# GIVEN TEXT
◇ ◇ ◇ ◇
A literature search of Embase, Pubmed, Web of Science, and China National Knowledge Infrastructure was conducted using the following keywords: “High mobility group protein A2 or HMGA2”, “polymorphism” and “malignancy or cancer”. The final day of the search was February 25, 2023. The studies that were eligible for inclusion in the current meta-analysis had to satisfy two criteria: (a) they had to use a case-control study design to investigate the association between the rs968697 polymorphism and cancer susceptibility, and (b) they had to have comprehensive genotype data for calculating odds ratios (ORs) and 95% confidence intervals (CIs). Using a standardized data form, two researchers independently extracted information on the first author, publication year, cancer kind, nation, genotyping technique, and the quantity of the genotype distribution between cases and controls. Discussions were used to settle disagreements. The combined ORs and 95% CIs were calculated by selecting an appropriate effect model based on the heterogeneity test results. The I² test and the χ2-based Q test were used to evaluate heterogeneity between studies. The fixed-effect model was applied if I² <50% or the p-value for heterogeneity >0.1, indicating no heterogeneity; otherwise, the random-effect model was used. Sensitivity analyses were conducted with a leave‐one‐out method to investigate the quality and consistency of the results. Egger’s and Begg's tests were utilized to evaluate possible publication bias.

Trial sequential analysis

To determine whether the cumulative data were strong enough to draw conclusions, TSA was carried out using the TSA software. We set the type I error to 5%, the statistical test power to 80%, and the relative risk reduction to 20% in order to establish the necessary sample size and create the trial sequential monitoring border.

Statistical analysis

The χ² test or the Student’s t-test was used to compare the distinctions in characteristics between GC patients and controls. Hardy-Weinberg equilibrium (HWE) was determined by analyzing the genotype frequencies of the rs968697 genetic polymorphism in controls using a goodness of fit χ² test. A logistic regression model with adjustment for age, gender, smoking, drinking, and H.pylori infection was utilized to calculate ORs and 95% CIs to examine the relationship between the rs968697 genetic polymorphism and the susceptibility and TNM stage of GC. The Cox proportional hazards regression model was employed to calculate the hazard ratios (HRs) and 95% CIs. A t-test was used to assess the expression of HMGA2 mRNA between different genotype groups and the relative luciferase activity between different alleles. The above analysis was completed using SPSS 20.0 software. p < .05 was regarded as statistically significant. In addition, a meta-analysis was performed by STATA 12.0 software.
◇ ◇ ◇ ◇
# PROVIDED INFORMATION

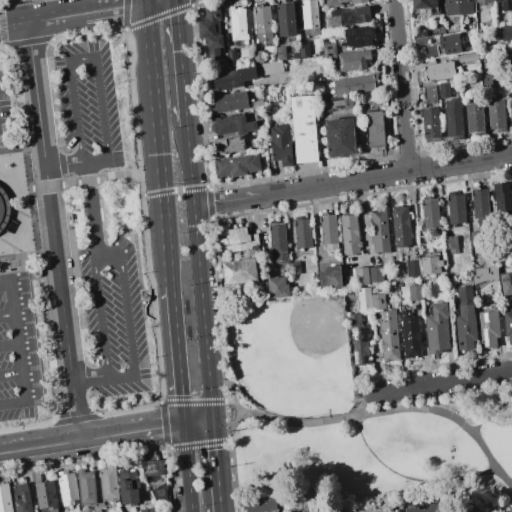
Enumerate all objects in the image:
road: (146, 0)
road: (149, 0)
building: (481, 0)
building: (481, 0)
building: (344, 1)
building: (338, 2)
building: (423, 3)
park: (5, 4)
building: (423, 4)
building: (504, 4)
building: (504, 4)
traffic signals: (121, 7)
building: (457, 7)
building: (457, 7)
road: (1, 14)
road: (73, 14)
traffic signals: (177, 15)
building: (347, 16)
building: (348, 16)
building: (308, 17)
building: (308, 17)
building: (284, 18)
building: (285, 19)
building: (237, 23)
building: (237, 23)
building: (262, 24)
building: (262, 24)
building: (210, 31)
building: (211, 31)
building: (505, 32)
building: (506, 33)
rooftop solar panel: (350, 34)
rooftop solar panel: (368, 34)
building: (358, 36)
building: (358, 37)
building: (419, 37)
building: (443, 45)
building: (443, 46)
building: (303, 49)
building: (328, 50)
building: (328, 50)
building: (280, 52)
building: (256, 56)
building: (230, 57)
building: (466, 57)
building: (230, 58)
road: (83, 59)
building: (351, 60)
building: (353, 61)
road: (180, 62)
building: (271, 67)
building: (271, 67)
building: (437, 71)
building: (437, 71)
building: (231, 78)
building: (231, 78)
building: (354, 84)
building: (354, 84)
road: (401, 86)
building: (442, 90)
building: (443, 90)
building: (430, 92)
building: (429, 94)
building: (228, 102)
building: (228, 102)
building: (333, 102)
parking lot: (5, 105)
parking lot: (88, 105)
building: (256, 105)
building: (496, 114)
building: (495, 115)
building: (453, 117)
building: (453, 117)
building: (475, 117)
building: (474, 118)
building: (511, 119)
building: (430, 123)
building: (430, 124)
building: (231, 125)
building: (232, 125)
building: (304, 129)
building: (373, 129)
building: (374, 129)
road: (4, 133)
building: (339, 137)
building: (340, 137)
road: (160, 143)
building: (280, 144)
building: (228, 145)
building: (228, 145)
building: (280, 145)
road: (75, 162)
building: (236, 165)
building: (236, 165)
road: (117, 178)
road: (352, 181)
road: (16, 191)
building: (502, 197)
building: (501, 198)
road: (51, 200)
building: (479, 203)
building: (479, 205)
road: (14, 206)
road: (93, 206)
building: (454, 208)
building: (455, 208)
building: (5, 213)
building: (430, 213)
building: (430, 213)
building: (5, 214)
rooftop solar panel: (11, 224)
building: (400, 226)
building: (400, 226)
road: (133, 230)
building: (328, 231)
building: (379, 231)
building: (379, 231)
building: (302, 232)
building: (328, 232)
building: (302, 233)
building: (349, 234)
building: (349, 234)
building: (474, 237)
building: (237, 240)
building: (237, 240)
building: (277, 241)
building: (277, 242)
building: (450, 242)
building: (430, 262)
road: (137, 263)
building: (430, 265)
building: (294, 268)
building: (412, 268)
building: (412, 268)
building: (239, 271)
building: (239, 271)
road: (4, 272)
building: (484, 273)
building: (36, 274)
road: (199, 274)
building: (484, 274)
building: (368, 275)
building: (375, 275)
road: (27, 276)
building: (360, 276)
building: (329, 277)
building: (330, 277)
building: (505, 282)
building: (506, 282)
road: (5, 283)
building: (277, 287)
building: (277, 287)
building: (414, 292)
building: (414, 292)
building: (145, 295)
road: (133, 296)
road: (142, 296)
building: (369, 299)
building: (369, 300)
road: (7, 315)
parking lot: (114, 318)
building: (465, 319)
building: (465, 319)
rooftop solar panel: (485, 321)
building: (507, 325)
building: (508, 326)
building: (487, 328)
building: (488, 328)
building: (436, 329)
building: (437, 329)
rooftop solar panel: (353, 333)
rooftop solar panel: (364, 334)
building: (409, 334)
building: (410, 334)
building: (388, 335)
building: (388, 335)
rooftop solar panel: (485, 338)
building: (358, 339)
building: (358, 341)
road: (18, 342)
road: (9, 346)
parking lot: (19, 348)
park: (291, 355)
road: (177, 356)
rooftop solar panel: (365, 359)
rooftop solar panel: (355, 360)
road: (11, 374)
road: (125, 376)
road: (90, 377)
road: (443, 381)
road: (140, 383)
road: (13, 402)
road: (77, 409)
road: (167, 409)
road: (376, 413)
road: (493, 415)
park: (344, 417)
traffic signals: (212, 422)
road: (198, 423)
traffic signals: (184, 425)
road: (91, 439)
road: (216, 466)
road: (187, 468)
road: (397, 475)
building: (155, 477)
building: (155, 478)
building: (107, 483)
building: (107, 483)
building: (66, 487)
building: (67, 487)
building: (85, 487)
building: (86, 487)
building: (128, 487)
building: (127, 493)
building: (44, 494)
building: (45, 494)
building: (21, 497)
building: (4, 498)
building: (5, 498)
building: (20, 498)
building: (259, 505)
building: (260, 505)
building: (470, 507)
building: (424, 508)
building: (426, 508)
building: (152, 511)
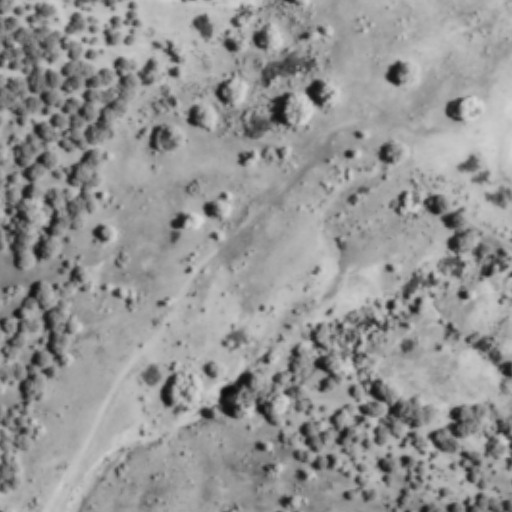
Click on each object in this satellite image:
road: (241, 228)
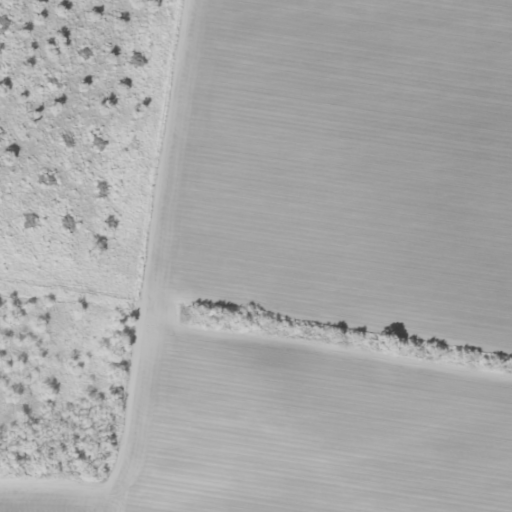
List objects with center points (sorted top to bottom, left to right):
road: (151, 148)
road: (65, 288)
road: (321, 325)
railway: (187, 477)
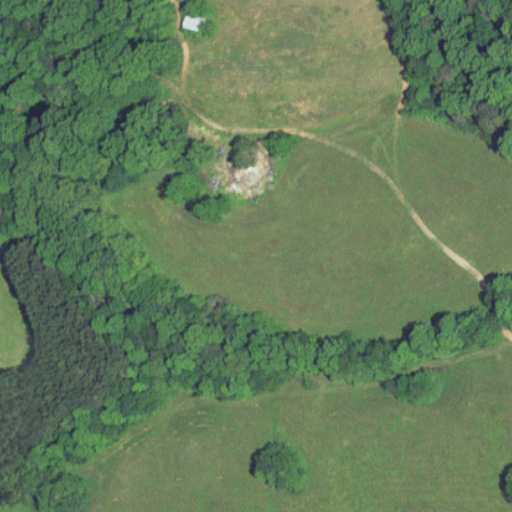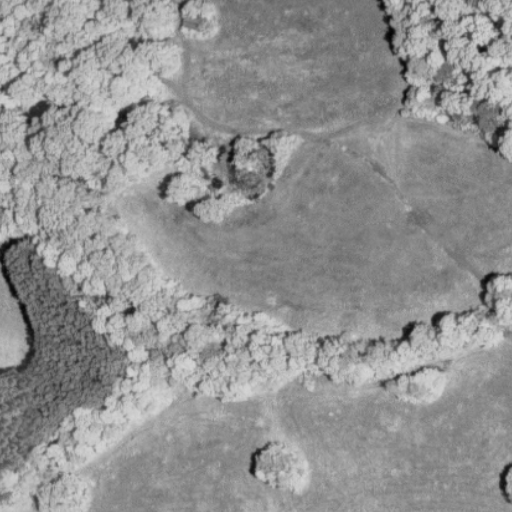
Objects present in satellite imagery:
building: (245, 170)
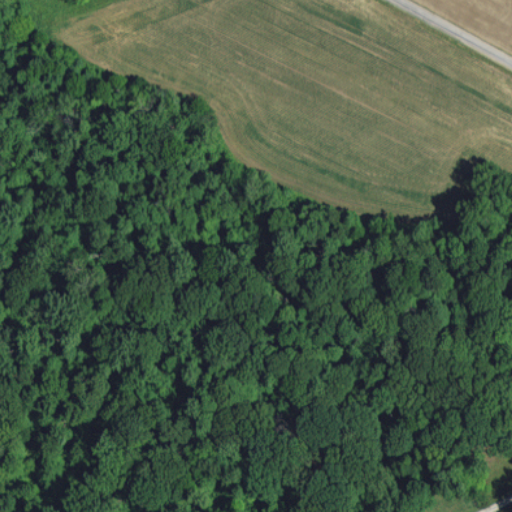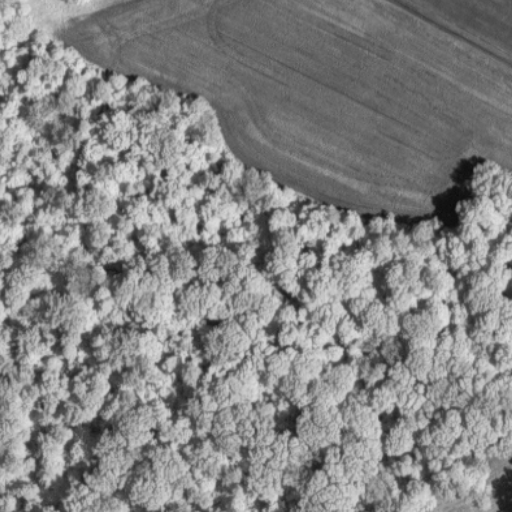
◇ ◇ ◇ ◇
# ASSIGNED TASK 1
Answer these from the HMGA2 methods text:
(a) What was the final day of the literature search?
(b) What type I error was set for the trial sequential analysis?
(c) Which software was used for the meta-analysis?
# ASSIGNED TASK 2
Retype the HMGA2 methods text from "To determine whether" to "sequential monitoring border.".
The records were taken from a different source.

# EXERCISE SOLUTION 1
(a) February 25, 2023
(b) 5%
(c) STATA 12.0

# EXERCISE SOLUTION 2
To determine whether the cumulative data were strong enough to draw conclusions, TSA was carried out using the TSA software. We set the type I error to 5%, the statistical test power to 80%, and the relative risk reduction to 20% in order to establish the necessary sample size and create the trial sequential monitoring border.